In Part 1, we talked about the problems in trying to hot reload a CH module.

Before talking about our progress, I would like to mention a few problems in plugins package. The plugins package is currently not maintained well and does not work correctly with all recent versions of ghc. Particularly, module loading does not work when a third party module is given as input on 64-bit architecture. load requires the dependency information for loading all the dependent modules in the correct order. This information is parsed from the .hi files created when a haskell module is compiled. I am not sure why it is unable to resolve objects in 64 bit architecture. Maybe the hi parsing code is broken for 64 bit architecture. So, it probably will only work on 32 bit architecture for now. I am testing the code on a 32-bit Vagrant VM. Let me know if you want the VM image for testing.

Also, in ghc-7.6, unload does not actually unload the object code. It has been fixed in ghc-7.8 by Simon Marlow for static builds.

In my previous post, I talked about the problem of doing an unload before a reload otherwise a reload won't really do a load. In ghc-7.6, an unload does not unload the Object code anyways. It simply removes the module from the list of currently loaded modules. And load checks whether a module is already loaded by looking at that list and does not reload if it already exists. Now, one way we could prevent changing the type of DynamicT to include a Module type as argument(which was a problem) is that we could simply call unload m just after we load it. The next call to load will work perfectly, the current load is still valid because unload didn't really unload the object code and we don't need to explicitly pass the module to reboot.

Now, it works except that it still executes the old version. The reboot function reloads the new version of code and simply returns. The return goes back to the old code(still in memory). This means that load can handle multiple versions of module in memory. But, instead of returning to the old version of code, we would want to start with the new version of code.

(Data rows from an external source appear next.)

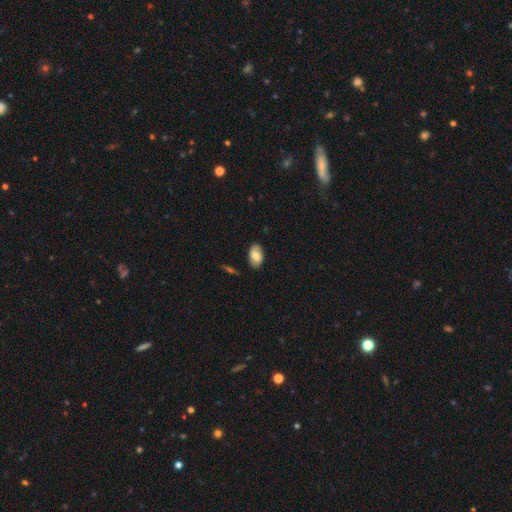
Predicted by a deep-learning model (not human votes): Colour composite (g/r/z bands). It shows a smooth galaxy with no disk features (73%) that is in between round and cigar-shaped (93%). Merging: none (81%).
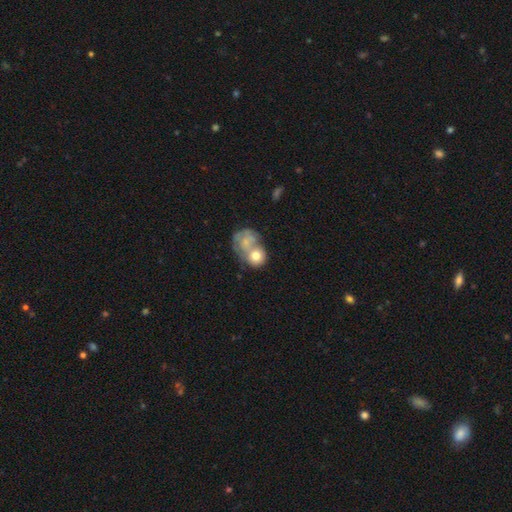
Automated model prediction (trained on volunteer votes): Overall: smooth (65%; featured or disk 27%). How rounded: round (68%; in between 31%). Merging: merger (62%).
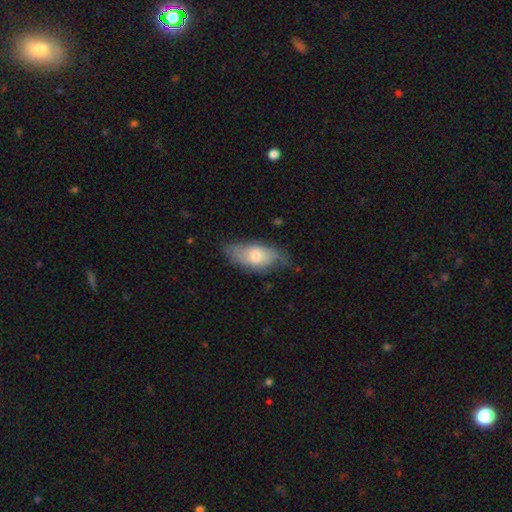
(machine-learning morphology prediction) smooth 60%, featured or disk 33%, star or artifact 6%. Down the decision tree: how rounded — in between (87%); merging — none (60%).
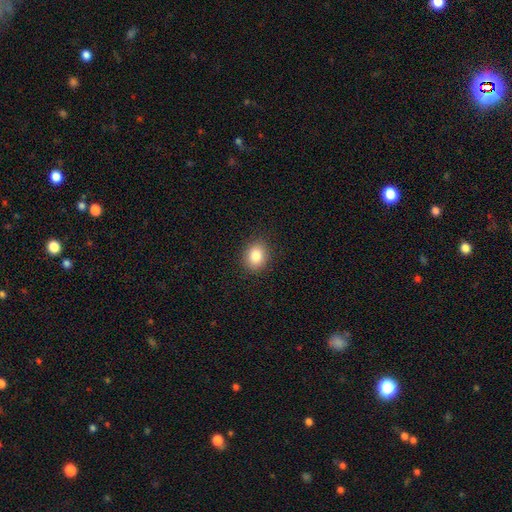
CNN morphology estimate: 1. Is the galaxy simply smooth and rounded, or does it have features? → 85% smooth, 9% star or artifact, 6% featured or disk.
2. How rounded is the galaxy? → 50% in between, 49% round, 1% cigar-shaped.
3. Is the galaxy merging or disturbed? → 88% none, 8% minor disturbance, 2% major disturbance, 1% merger.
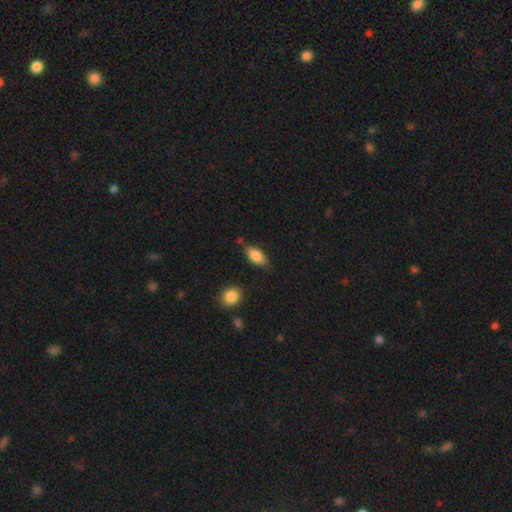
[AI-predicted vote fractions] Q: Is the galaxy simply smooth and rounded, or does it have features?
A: smooth — 84%.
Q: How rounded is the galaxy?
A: in between — 89%.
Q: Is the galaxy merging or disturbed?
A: none — 70%.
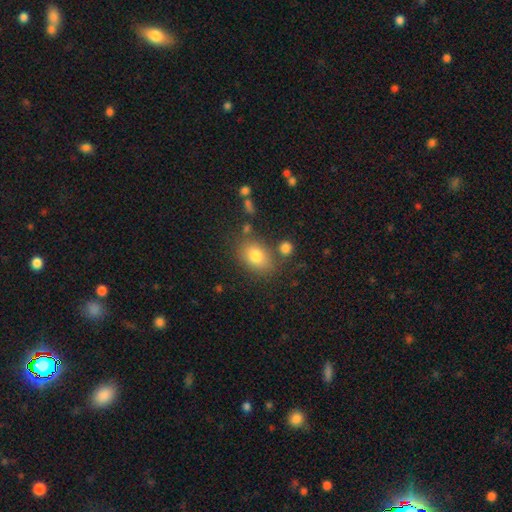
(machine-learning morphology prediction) A smooth galaxy with no disk features (79%) that is in between round and cigar-shaped (71%).

Vote fractions:
- Smooth or featured? smooth: 79% / featured or disk: 11% / star or artifact: 11%
- How rounded? in between: 71% / round: 28% / cigar-shaped: 1%
- Merging? none: 74% / minor disturbance: 13% / merger: 8% / major disturbance: 4%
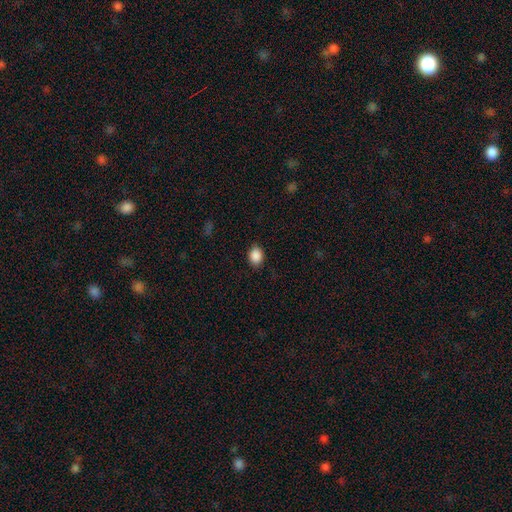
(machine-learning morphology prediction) smooth-or-featured: smooth: 88% | star or artifact: 9% | featured or disk: 3%
  how-rounded: in between: 56% | round: 43% | cigar-shaped: 1%
  merging: none: 87% | minor disturbance: 10% | major disturbance: 3% | merger: 1%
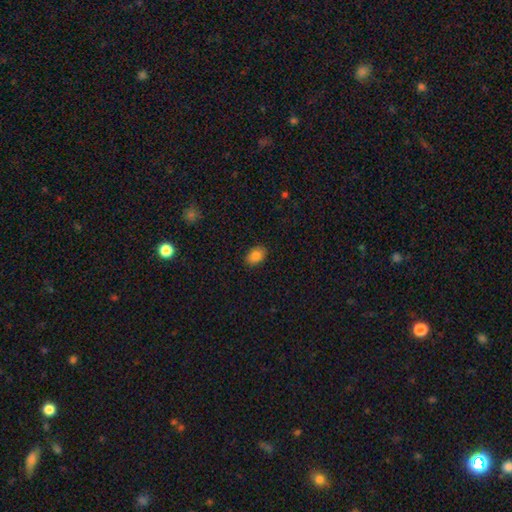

If you look at the type of load,

1
load :: FilePath->[FilePath]->[PackageConf]->Symbol->IO (LoadStatus a)

you can pass a symbol and when you evaluate the value associated with that symbol, you evaluate the code of that symbol (for example main).

One way to approach the problem would be the following. Instead of reboot just loading a new version of code and returning, we don't let reboot return. Instead we evaluate the new symbol.

If the symbol is main, we basically start from the beginning of the new version (main) and we can short-circuit all initialization if it's reboot instead of a boot. But we would need to pass all the state of the processes as well as their hidden state such as mailbox(CQueue) which would require lots of changes to the existing CH infrastructure.

If the symbol is instead "server", the process that we are upgrading, it should not type check because the type of reboot is IO() and the type of server is (a -> Process ()) but it does not give any type error. Any it runs perfectly with the old vesion of the code as if the call to server at the end of reboot has failed silently. I am not sure what is happening here.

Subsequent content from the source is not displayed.